Jérôme Jamin «L’extrême droite influence les partis traditionnels»

Le professeur belge Jérôme Jamin explique comment les mouvements populistes profitent de la crise des réfugiés et la présence de l’Islam en Europe pour gagner du terrain sans pour autant proposer des solutions valables
Dimanche dernier, l’Alternative für Deutschland (AfD), populiste et d’extrême droite, a fait une percée dans des élections régionales. Début mars, c’était Notre Slovaquie du néofasciste Marian Koleba qui est entré au parlement de Bratislava.
En Finlande, Les Vrais Finnois sont entrés au gouvernement l’année dernière. Les partis d’extrême droite gagnent en effet inexorablement du terrain. Jérôme Jamin, professeur de Science politique à l’Université de Liège, et auteur de L’Extrême droite en Europe (Bruxelles, Bruylant, 2016), décortique le phénomène.
Le Temps: L’extrême droite devient de plus en plus fréquentable en Europe, non?
Jérôme Jamin: On définit un parti d’extrême droite à partir d’au moins trois critères.

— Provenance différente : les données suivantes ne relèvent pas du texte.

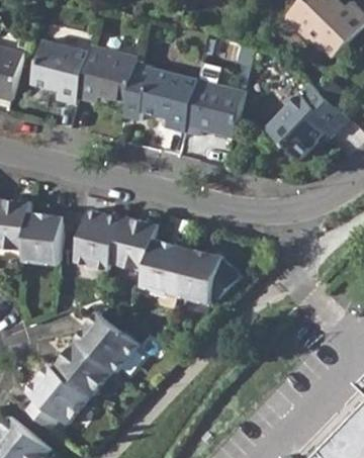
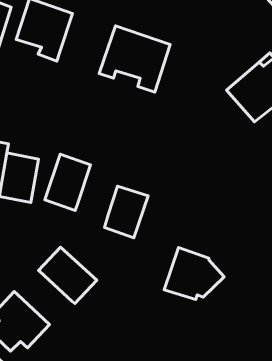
building: [77,47,138,103] -> none
building: [185,79,245,139] -> none
building: [109,215,156,271] -> none
building: [174,247,239,302] -> [164,248,224,299]
building: [51,339,111,397] -> none

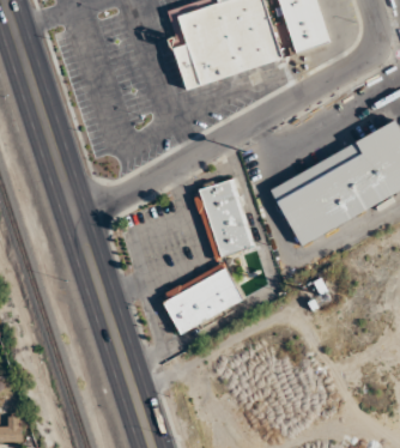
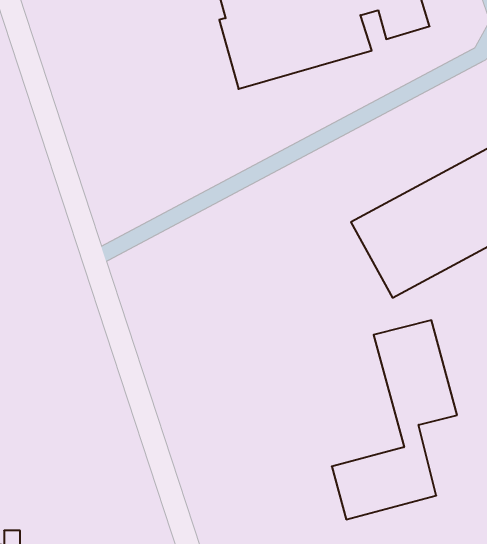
building: [164,178,257,327] -> [332,320,457,519]

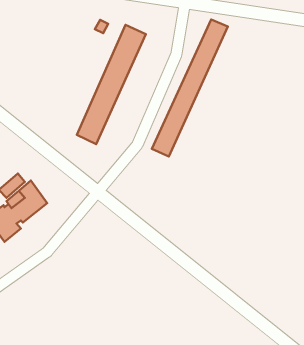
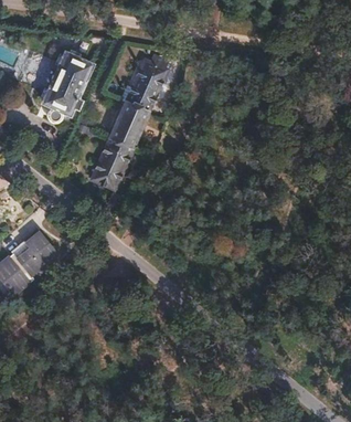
building: none -> [41,51,92,115]
building: [152,19,228,157] -> none

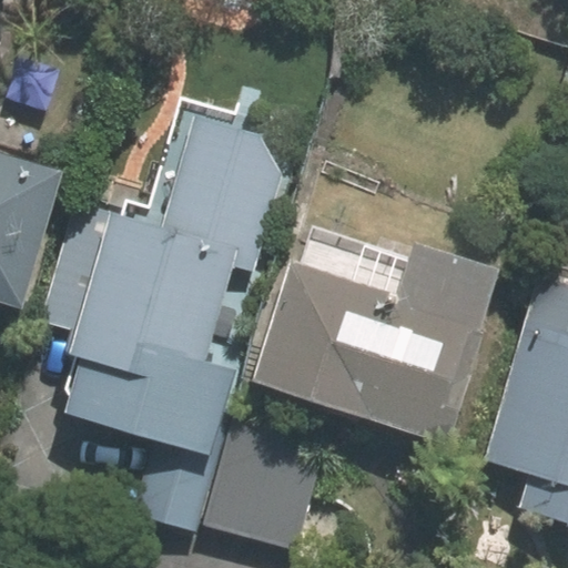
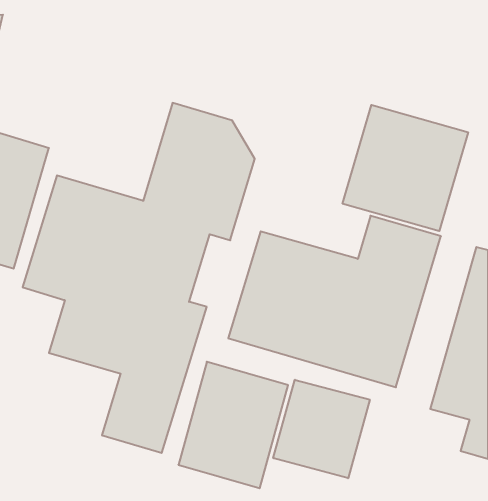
building: none -> [343,105,468,231]
building: none -> [273,380,370,478]

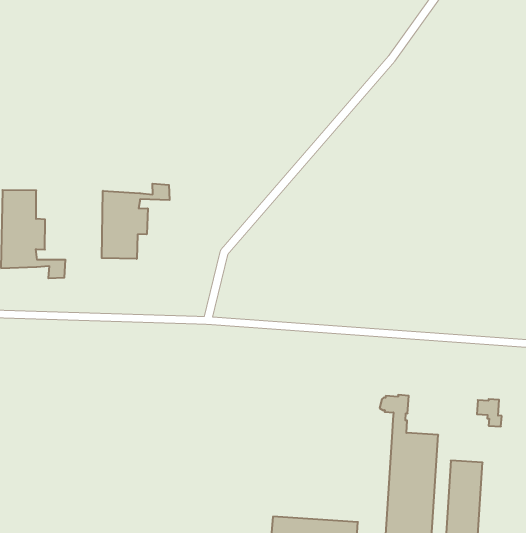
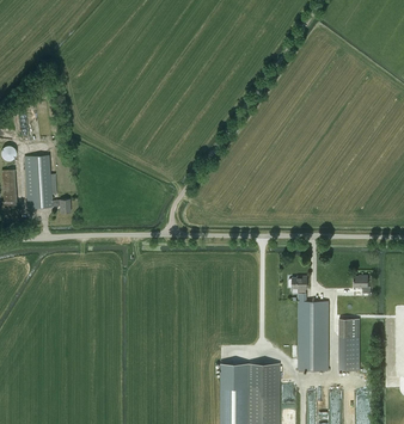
building: [102,184,170,259] -> none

Premièrement: la croyance fondamentale dans l’inégalité entre les peuples, les cultures, les races et les civilisations et le sentiment que ces inégalités sont une bonne chose, parce qu’elles sont naturelles, et qu’à ce titre, elles ne doivent en aucun cas être altérées. Deuxièmement: le nationalisme est brandi comme un outil pour protéger un peuple supérieur contre des ennemis intérieurs et extérieurs. Enfin, pour atteindre ses objectifs, un parti d’extrême droite tolère l’usage de méthodes radicales pour arriver à ses fins jugées justes, incontestables et indispensables.
– Quelles sont les formations qui incarnent ces critères?
– Jobbik en Hongrie, Aube dorée en Grèce, le British National Party au Royaume-Uni et la Ligue du Nord en Italie rencontrent sans ambiguïté ces critères. La situation est plus complexe avec le Front national français ou le Parti de la liberté autrichien qui ont opéré des changements au niveau du discours. Il en va de même pour des partis qui peuvent avoir une rhétorique très agressive contre l’immigration et l’islam sans avoir historiquement des liens avec le fascisme des années 1930, comme l’Union démocratique du centre en Suisse ou le Parti de la liberté de Geert Wilders aux Pays-Bas.
– L’extrême droite n’influence-t-elle pas aussi les partis traditionnels?
– C’est réciproque. Depuis déjà pas mal d’années, les partis traditionnels s’emparent de thèmes qui étaient dans les années 1980 exclusivement du ressort de l’extrême droite: immigration, mythe de l’invasion de l’Europe, insécurité et chômage. Je pense surtout au lien en termes de causalité. Plus récemment, les partis traditionnels se sont également emparés de la question de l’islam. Je ne veux pas dire qu’il ne faut pas parler de ces sujets. Je souligne simplement qu’ils sont devenus banals dans le débat public et ils ne suscitent plus l’indignation.